No, I mean it, literally. He felt on his fingers small, black drops and they went through the pages. These small drops became a stream that rolled on the pages of the other books that were almost glued to one another. It instantly became a black river that filled the room, without a drop spilled through the open door, an impetuous torrent whose level dangerously raised that carried him away with its strength. It pushed him to the corridor and the more the waves grew taller, the more desperately he tried to hold on to something from a bare house with thousands of books that were also swept away in this raging sea. How hopeless was it for him to try to make a path for so long, when in less than a minute, everything had become a black vortex that pushed him to the top. A few centimeters were now between him and the ceiling. It seemed impossible that he was about to drown himself in the house he grew up by some small black drops that became a furious sea. He struck with his hands and feet the worn ceiling that seemed to be the only solution breathlessly. He wildly hit it crying like a beast trapped in the weirdest cage ever existed. Eventually a hole opened in the roof and he immediately grabbed the edge of it. The water began to recede with a noise that resembled a sob, but then again he might have imagined it.
He was hanging from that hole on the ceiling whose size was scarcely big enough for him to climb on the rooftop. His body ached everywhere but he managed to get to the roof tiles and lie down in a corner that seemed solid without a breath and feeling terrified. To fall off the tiles was the least that he wanted right now.
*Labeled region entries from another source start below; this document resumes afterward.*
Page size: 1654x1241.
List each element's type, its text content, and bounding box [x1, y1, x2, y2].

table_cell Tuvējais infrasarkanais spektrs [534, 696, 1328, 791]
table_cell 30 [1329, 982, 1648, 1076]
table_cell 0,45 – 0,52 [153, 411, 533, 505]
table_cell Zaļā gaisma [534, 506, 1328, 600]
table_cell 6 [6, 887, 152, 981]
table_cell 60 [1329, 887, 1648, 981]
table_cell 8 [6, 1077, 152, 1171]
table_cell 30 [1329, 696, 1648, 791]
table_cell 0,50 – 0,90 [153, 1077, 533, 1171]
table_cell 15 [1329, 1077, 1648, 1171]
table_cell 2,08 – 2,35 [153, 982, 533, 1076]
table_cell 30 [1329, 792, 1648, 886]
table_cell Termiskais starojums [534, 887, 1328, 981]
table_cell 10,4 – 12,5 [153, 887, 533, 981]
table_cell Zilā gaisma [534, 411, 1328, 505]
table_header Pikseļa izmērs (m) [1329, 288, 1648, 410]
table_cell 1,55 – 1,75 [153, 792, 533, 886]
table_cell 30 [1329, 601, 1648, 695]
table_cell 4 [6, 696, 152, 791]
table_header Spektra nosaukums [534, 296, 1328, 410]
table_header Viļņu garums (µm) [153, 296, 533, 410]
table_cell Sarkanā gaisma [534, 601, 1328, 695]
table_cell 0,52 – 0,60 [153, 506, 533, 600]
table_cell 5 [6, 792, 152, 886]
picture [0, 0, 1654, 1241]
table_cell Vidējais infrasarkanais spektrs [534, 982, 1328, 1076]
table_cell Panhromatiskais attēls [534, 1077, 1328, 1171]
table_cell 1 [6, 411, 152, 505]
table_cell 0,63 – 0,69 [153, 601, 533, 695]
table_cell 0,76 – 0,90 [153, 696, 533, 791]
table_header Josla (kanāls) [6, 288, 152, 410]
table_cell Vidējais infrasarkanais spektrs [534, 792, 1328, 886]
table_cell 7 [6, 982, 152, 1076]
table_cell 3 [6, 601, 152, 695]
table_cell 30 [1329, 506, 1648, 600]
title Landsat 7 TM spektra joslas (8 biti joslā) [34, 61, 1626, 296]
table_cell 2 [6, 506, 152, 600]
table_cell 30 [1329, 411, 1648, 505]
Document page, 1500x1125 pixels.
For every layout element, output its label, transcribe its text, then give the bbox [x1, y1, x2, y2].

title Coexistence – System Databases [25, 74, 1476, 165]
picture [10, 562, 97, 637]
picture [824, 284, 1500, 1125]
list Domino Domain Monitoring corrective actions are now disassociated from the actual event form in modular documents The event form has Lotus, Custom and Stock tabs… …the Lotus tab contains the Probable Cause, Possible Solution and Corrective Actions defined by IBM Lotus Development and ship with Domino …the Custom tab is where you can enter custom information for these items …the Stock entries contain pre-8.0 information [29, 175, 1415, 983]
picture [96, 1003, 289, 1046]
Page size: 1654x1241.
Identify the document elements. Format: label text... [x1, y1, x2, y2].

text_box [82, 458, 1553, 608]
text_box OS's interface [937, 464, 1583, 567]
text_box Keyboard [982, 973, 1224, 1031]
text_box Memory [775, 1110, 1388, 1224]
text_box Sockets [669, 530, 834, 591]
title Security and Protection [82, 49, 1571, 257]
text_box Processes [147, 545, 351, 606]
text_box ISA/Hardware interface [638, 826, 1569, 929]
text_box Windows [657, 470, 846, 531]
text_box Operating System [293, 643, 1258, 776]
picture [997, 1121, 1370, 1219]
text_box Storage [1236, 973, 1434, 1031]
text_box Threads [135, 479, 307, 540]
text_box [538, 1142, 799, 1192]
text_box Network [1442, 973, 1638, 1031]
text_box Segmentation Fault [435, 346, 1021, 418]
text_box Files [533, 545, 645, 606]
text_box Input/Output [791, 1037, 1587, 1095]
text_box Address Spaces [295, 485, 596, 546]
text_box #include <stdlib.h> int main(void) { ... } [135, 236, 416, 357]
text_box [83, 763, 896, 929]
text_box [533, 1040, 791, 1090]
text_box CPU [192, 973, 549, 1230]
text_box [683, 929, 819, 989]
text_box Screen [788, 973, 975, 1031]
His heart found its calm pulses and he sat up. The garden at the back of the house looked the way he remembered it, only now it was more like a jungle, since no one took care of it anymore. Dried brushwood was tangled in between aunt Cortesa’s strange trees. The city looked so small and distant from the roof. The anxiety he had so far seemed so insignificant in front of this adventure he had just experienced. Every fear was meaningless in front of the threatening black waters that nearly drowned him. He turned his head and saw a dusty book at the edge of the roof. He reached it with very careful moves and took it in his hands. He blew it first to make the dust and the two dried leaves that had stuck go away. The cover was dark and the letters from the title had been erased. He opened it and he browsed it. Some pages were torn and a bit yellow from the passing time but they were all blank. Not a single word had been written. It was a worn, empty from words book. He cunningly smiled. He was certain that if he turned it sideways to have a look at the spine, it would be green. He turned it. He laughed out loud. The leather, worn spine was khaki. His laughter came out without an effort and was carried by the wind into the city that he would leave in a while to catch the train. He would return to his adult life, to whatever he was afraid of and thought that kept him behind. He would take the sudden, black sea to remind him that great fears and restrains are only there so that he can dive into them like he did today. Time would bring so much along its way. It would be better to reconcile as much as he could. The first thing that he would do the minute he would step his foot on his house, would be to send the book to aunt Cortesa, without of course explaining anything to her. He would follow her rules. But his major concern right now was how on earth he would come down from the roof and that thought made him laugh even harder.